- Opening Delimiter -

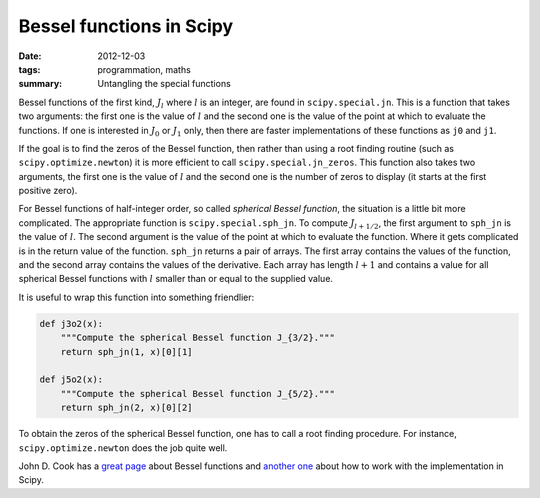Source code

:Bessel functions in Scipy
=========================

:date: 2012-12-03
:tags: programmation, maths
:summary: Untangling the special functions

Bessel functions of the first kind, :math:`J_l` where :math:`l` is an integer,
are found in ``scipy.special.jn``. This is a function that takes two arguments:
the first one is the value of :math:`l` and the second one is the value of the
point at which to evaluate the functions. If one is interested in :math:`J_0`
or :math:`J_1` only, then there are faster implementations of these functions
as ``j0`` and ``j1``.

If the goal is to find the zeros of the Bessel function, then rather than using
a root finding routine (such as ``scipy.optimize.newton``) it is more efficient
to call ``scipy.special.jn_zeros``. This function also takes two arguments, the
first one is the value of :math:`l` and the second one is the number of zeros
to display (it starts at the first positive zero).

For Bessel functions of half-integer order, so called *spherical Bessel
function*, the situation is a little bit more complicated. The appropriate
function is ``scipy.special.sph_jn``. To compute :math:`J_{l + 1/2}`, the first
argument to ``sph_jn`` is the value of :math:`l`. The second argument is the
value of the point at which to evaluate the function. Where it gets complicated
is in the return value of the function. ``sph_jn`` returns a pair of arrays.
The first array contains the values of the function, and the second array
contains the values of the derivative.  Each array has length :math:`l + 1` and
contains a value for all spherical Bessel functions with :math:`l` smaller than
or equal to the supplied value.

It is useful to wrap this function into something friendlier:

.. code-block:: python

    def j3o2(x):
        """Compute the spherical Bessel function J_{3/2}."""
        return sph_jn(1, x)[0][1]

    def j5o2(x):
        """Compute the spherical Bessel function J_{5/2}."""
        return sph_jn(2, x)[0][2]

To obtain the zeros of the spherical Bessel function, one has to call a root
finding procedure. For instance, ``scipy.optimize.newton`` does the job quite
well.

John D. Cook has a `great page`_ about Bessel functions and `another one`_
about how to work with the implementation in Scipy.

.. _`great page`: http://www.johndcook.com/Bessel_functions.html
.. _`another one`: http://www.johndcook.com/Bessel_python.html

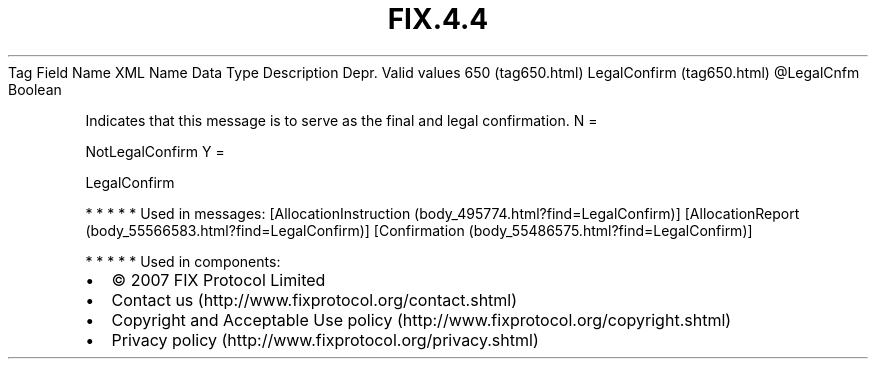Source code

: .TH FIX.4.4 "" "" "Tag #650"
Tag
Field Name
XML Name
Data Type
Description
Depr.
Valid values
650 (tag650.html)
LegalConfirm (tag650.html)
\@LegalCnfm
Boolean
.PP
Indicates that this message is to serve as the final and legal
confirmation.
N
=
.PP
NotLegalConfirm
Y
=
.PP
LegalConfirm
.PP
   *   *   *   *   *
Used in messages:
[AllocationInstruction (body_495774.html?find=LegalConfirm)]
[AllocationReport (body_55566583.html?find=LegalConfirm)]
[Confirmation (body_55486575.html?find=LegalConfirm)]
.PP
   *   *   *   *   *
Used in components:

.PD 0
.P
.PD

.PP
.PP
.IP \[bu] 2
© 2007 FIX Protocol Limited
.IP \[bu] 2
Contact us (http://www.fixprotocol.org/contact.shtml)
.IP \[bu] 2
Copyright and Acceptable Use policy (http://www.fixprotocol.org/copyright.shtml)
.IP \[bu] 2
Privacy policy (http://www.fixprotocol.org/privacy.shtml)
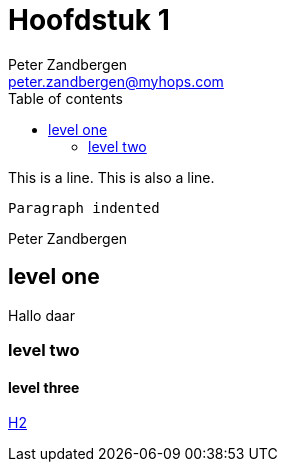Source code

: = Hoofdstuk 1
Peter Zandbergen <peter.zandbergen@myhops.com>
:toc: right
:toc-title: Table of contents
:toclevels: 2

This is a line.
This is also a line.

  Paragraph indented

{author}

== level one

Hallo daar

=== level two

==== level three

link:h2.adoc[H2]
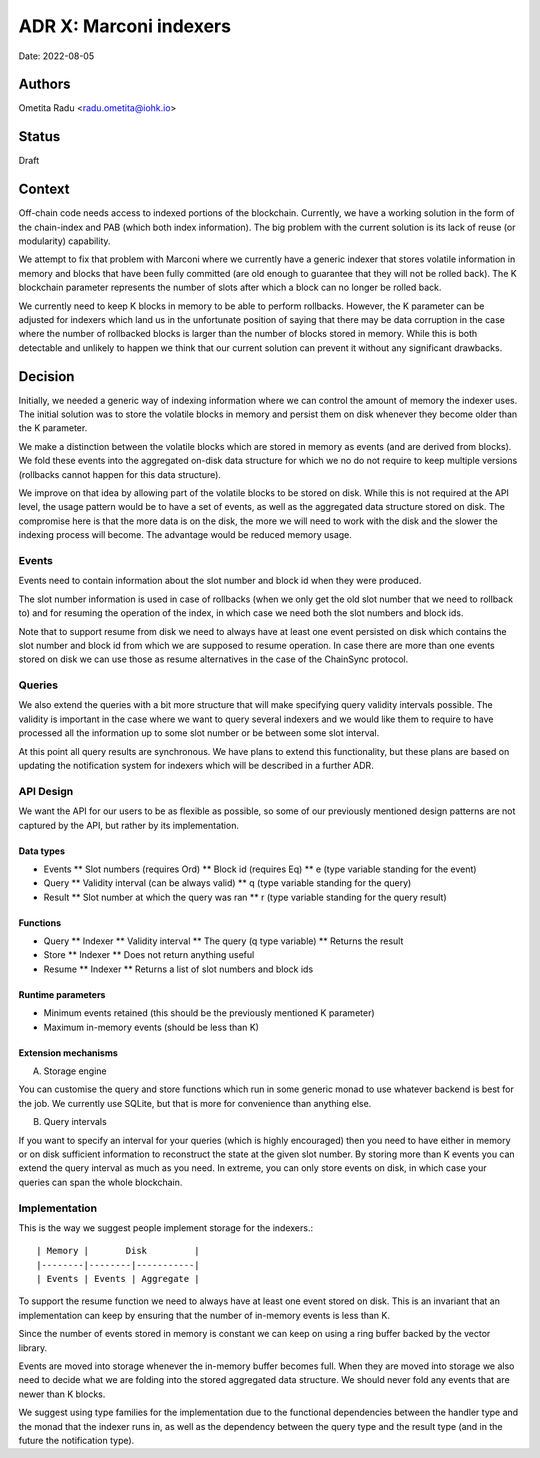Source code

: .. _marconi_indexer:

ADR X: Marconi indexers
=======================

Date: 2022-08-05

Authors
-------

Ometita Radu <radu.ometita@iohk.io>

Status
------

Draft

Context
-------

Off-chain code needs access to indexed portions of the blockchain. Currently, we have a working solution in the form of the chain-index and PAB (which both index information). The big problem with the current solution is its lack of reuse (or modularity) capability.

We attempt to fix that problem with Marconi where we currently have a generic indexer that stores volatile information in memory and blocks that have been fully committed (are old enough to guarantee that they will not be rolled back). The K blockchain parameter represents the number of slots after which a block can no longer be rolled back.

We currently need to keep K blocks in memory to be able to perform rollbacks. However, the K parameter can be adjusted for indexers which land us in the unfortunate position of saying that there may be data corruption in the case where the number of rollbacked blocks is larger than the number of blocks stored in memory. While this is both detectable and unlikely to happen we think that our current solution can prevent it without any significant drawbacks.

Decision
--------

Initially, we needed a generic way of indexing information where we can control the amount of memory the indexer uses. The initial solution was to store the volatile blocks in memory and persist them on disk whenever they become older than the K parameter.

We make a distinction between the volatile blocks which are stored in memory as events (and are derived from blocks). We fold these events into the aggregated on-disk data structure for which we no do not require to keep multiple versions (rollbacks cannot happen for this data structure).

We improve on that idea by allowing part of the volatile blocks to be stored on disk. While this is not required at the API level, the usage pattern would be to have a set of events, as well as the aggregated data structure stored on disk. The compromise here is that the more data is on the disk, the more we will need to work with the disk and the slower the indexing process will become. The advantage would be reduced memory usage.

Events
^^^^^^

Events need to contain information about the slot number and block id when they were produced.

The slot number information is used in case of rollbacks (when we only get the old slot number that we need to rollback to) and for resuming the operation of the index, in which case we need both the slot numbers and block ids.

Note that to support resume from disk we need to always have at least one event persisted on disk which contains the slot number and block id from which we are supposed to resume operation. In case there are more than one events stored on disk we can use those as resume alternatives in the case of the ChainSync protocol.

Queries
^^^^^^^

We also extend the queries with a bit more structure that will make specifying query validity intervals possible. The validity is important in the case where we want to query several indexers and we would like them to require to have processed all the information up to some slot number or be between some slot interval.

At this point all query results are synchronous. We have plans to extend this functionality, but these plans are based on updating the notification system for indexers which will be described in a further ADR.

API Design
^^^^^^^^^^

We want the API for our users to be as flexible as possible, so some of our previously mentioned design patterns are not captured by the API, but rather by its implementation.

Data types
""""""""""

* Events
  ** Slot numbers (requires Ord)
  ** Block id (requires Eq)
  ** e (type variable standing for the event)
* Query
  ** Validity interval (can be always valid)
  ** q (type variable standing for the query)
* Result
  ** Slot number at which the query was ran
  ** r (type variable standing for the query result)

Functions
"""""""""

* Query
  ** Indexer
  ** Validity interval
  ** The query (q type variable)
  ** Returns the result
* Store
  ** Indexer
  ** Does not return anything useful
* Resume
  ** Indexer
  ** Returns a list of slot numbers and block ids

Runtime parameters
""""""""""""""""""

* Minimum events retained (this should be the previously mentioned K parameter)
* Maximum in-memory events (should be less than K)

Extension mechanisms
""""""""""""""""""""

A. Storage engine

You can customise the query and store functions which run in some generic monad to use whatever backend is best for the job. We currently use SQLite, but that is more for convenience than anything else.

B. Query intervals

If you want to specify an interval for your queries (which is highly encouraged) then you need to have either in memory or on disk sufficient information to reconstruct the state at the given slot number. By storing more than K events you can extend the query interval as much as you need. In extreme, you can only store events on disk, in which case your queries can span the whole blockchain.

Implementation
^^^^^^^^^^^^^^

This is the way we suggest people implement storage for the indexers.::

  | Memory |       Disk         |
  |--------|--------|-----------|
  | Events | Events | Aggregate |

To support the resume function we need to always have at least one event stored on disk. This is an invariant that an implementation can keep by ensuring that the number of in-memory events is less than K.

Since the number of events stored in memory is constant we can keep on using a ring buffer backed by the vector library.

Events are moved into storage whenever the in-memory buffer becomes full. When they are moved into storage we also need to decide what we are folding into the stored aggregated data structure. We should never fold any events that are newer than K blocks.

We suggest using type families for the implementation due to the functional dependencies between the handler type and the monad that the indexer runs in, as well as the dependency between the query type and the result type (and in the future the notification type).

- Closing Delimiter -

Exercise: Once you reach the line with "Events | Aggregate |" in the data above, copy it and every line after it exactly, up to and including the line with "Since the number".

Written response:
  | Events | Events | Aggregate |

To support the resume function we need to always have at least one event stored on disk. This is an invariant that an implementation can keep by ensuring that the number of in-memory events is less than K.

Since the number of events stored in memory is constant we can keep on using a ring buffer backed by the vector library.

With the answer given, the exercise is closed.